I have a folder that has 5000 csv files, each file belonging to one location and containing daily rainfall from 1980 till 2015. Sample structure of a file is as follows:
sample.file <- data.frame(location.id = rep(1001, times = 365 * 36),
year = rep(1980:2015, each = 365),
day = rep(1:365, times = 36),
rainfall = sample(1:100, replace = T, 365 * 36))

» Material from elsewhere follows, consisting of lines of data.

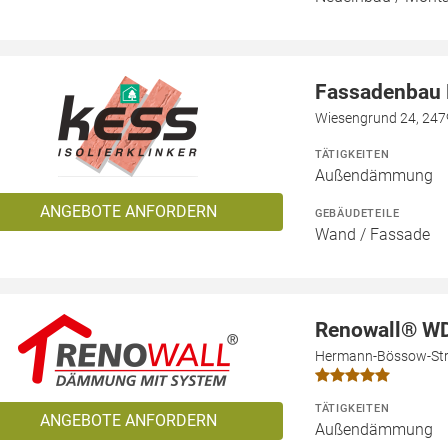
Fassadenbau N
Wiesengrund 24, 247
TÄTIGKEITEN
Außendämmung
ANGEBOTE ANFORDERN
GEBÄUDETEILE
Wand / Fassade
Renowall® W
Hermann-Bössow-Str.
TÄTIGKEITEN
ANGEBOTE ANFORDERN
Außendämmung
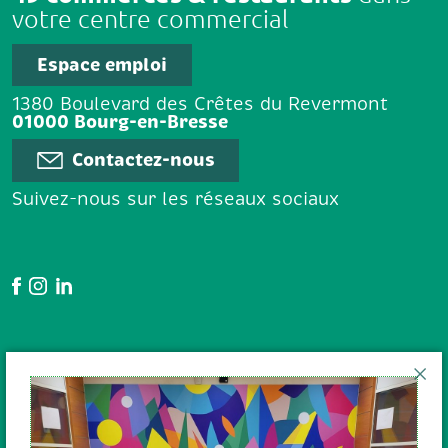
votre centre commercial
Espace emploi
1380 Boulevard des Crêtes du Revermont
01000 Bourg-en-Bresse
Contactez-nous
Suivez-nous sur les réseaux sociaux
Google Avis
En poursuivant votre navigation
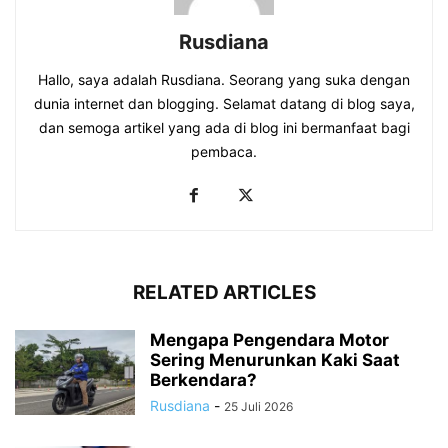
Rusdiana
Hallo, saya adalah Rusdiana. Seorang yang suka dengan
dunia internet dan blogging. Selamat datang di blog saya,
dan semoga artikel yang ada di blog ini bermanfaat bagi
pembaca.
RELATED ARTICLES
Mengapa Pengendara Motor
Sering Menurunkan Kaki Saat
Berkendara?
Rusdiana
-
25 Juli 2026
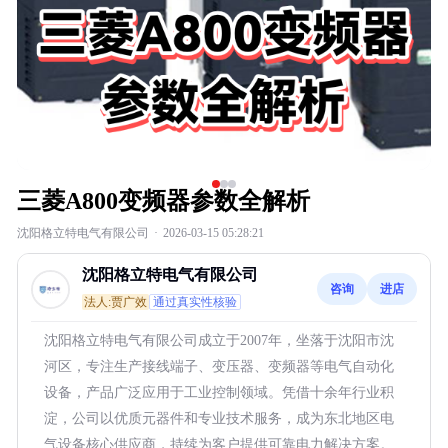
三菱A800变频器参数全解析
沈阳格立特电气有限公司
·
2026-03-15 05:28:21
沈阳格立特电气有限公司
咨询
进店
法人:贾广效
通过真实性核验
沈阳格立特电气有限公司成立于2007年，坐落于沈阳市沈
河区，专注生产接线端子、变压器、变频器等电气自动化
设备，产品广泛应用于工业控制领域。凭借十余年行业积
淀，公司以优质元器件和专业技术服务，成为东北地区电
气设备核心供应商，持续为客户提供可靠电力解决方案。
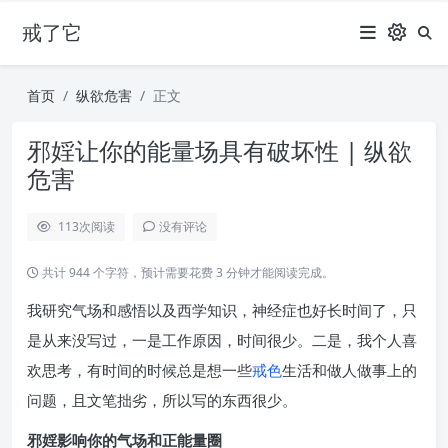
戒了它
首页
纵欲危害
正文
邪婬让你的能量场具有破坏性 | 纵欲
危害
113
次阅读
没有评论
共计 944 个字符，预计需要花费 3 分钟才能阅读完成。
我研究气场和感悟以及西学知识，神经症也好长时间了，只
是从来没写过，一是工作原因，时间很少。二是，我个人喜
欢思考，有时间的时候总是想一些
戒色
生活和做人做事上的
问题，且文笔拙劣，所以写的东西很少。
邪婬影响你的气场和正能量圈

I want to read one file and calculate for each year, total rainfall and write the output again. There are multiple ways I can do this:
Method 1
for(i in seq_along(names.vec)){
name <- namees.vec[i]
dat <- fread(paste0(name,".csv"))
dat <- dat %>% dplyr::group_by(year) %>% dplyr::summarise(tot.rainfall = sum(rainfall))

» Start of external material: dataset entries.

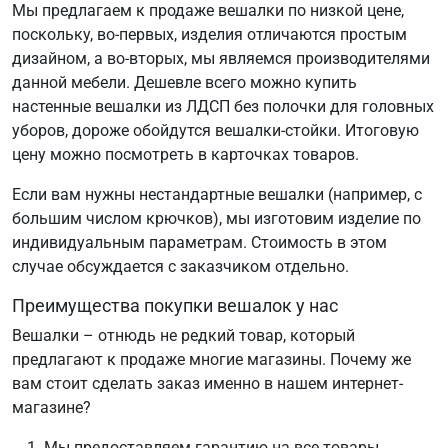
Мы предлагаем к продаже вешалки по низкой цене,
поскольку, во-первых, изделия отличаются простым
дизайном, а во-вторых, мы являемся производителями
данной мебели. Дешевле всего можно купить
настенные вешалки из ЛДСП без полочки для головных
уборов, дороже обойдутся вешалки-стойки. Итоговую
цену можно посмотреть в карточках товаров.
Если вам нужны нестандартные вешалки (например, с
большим числом крючков), мы изготовим изделие по
индивидуальным параметрам. Стоимость в этом
случае обсуждается с заказчиком отдельно.
Преимущества покупки вешалок у нас
Вешалки – отнюдь не редкий товар, который
предлагают к продаже многие магазины. Почему же
вам стоит сделать заказ именно в нашем интернет-
магазине?
Мы предоставляем гарантию на все товары,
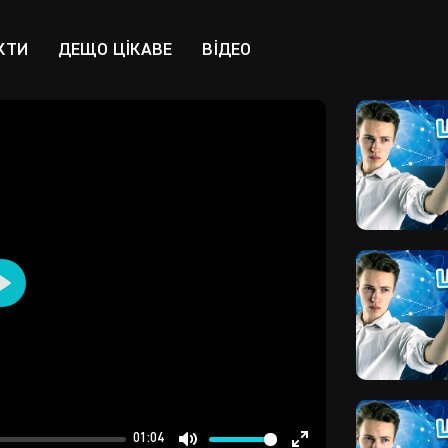
КТИ
ДЕЩО ЦІКАВЕ
ВІДЕО
Play
01:04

fwrite(dat, paste0(name,".summary.csv"), row.names = F)
}
Method 2:
my.files <- list.files(pattern = "*.csv")
dat <- lapply(my.files, fread)
dat <- rbindlist(dat)
dat.summary <- dat %>% dplyr::group_by(location.id, year) %>%
dplyr::summarise(tot.rainfall = sum(rainfall))
Method 3:
I want to achieve this using foreach
. How can I parallelise the above task
using do parallel
and for each
function?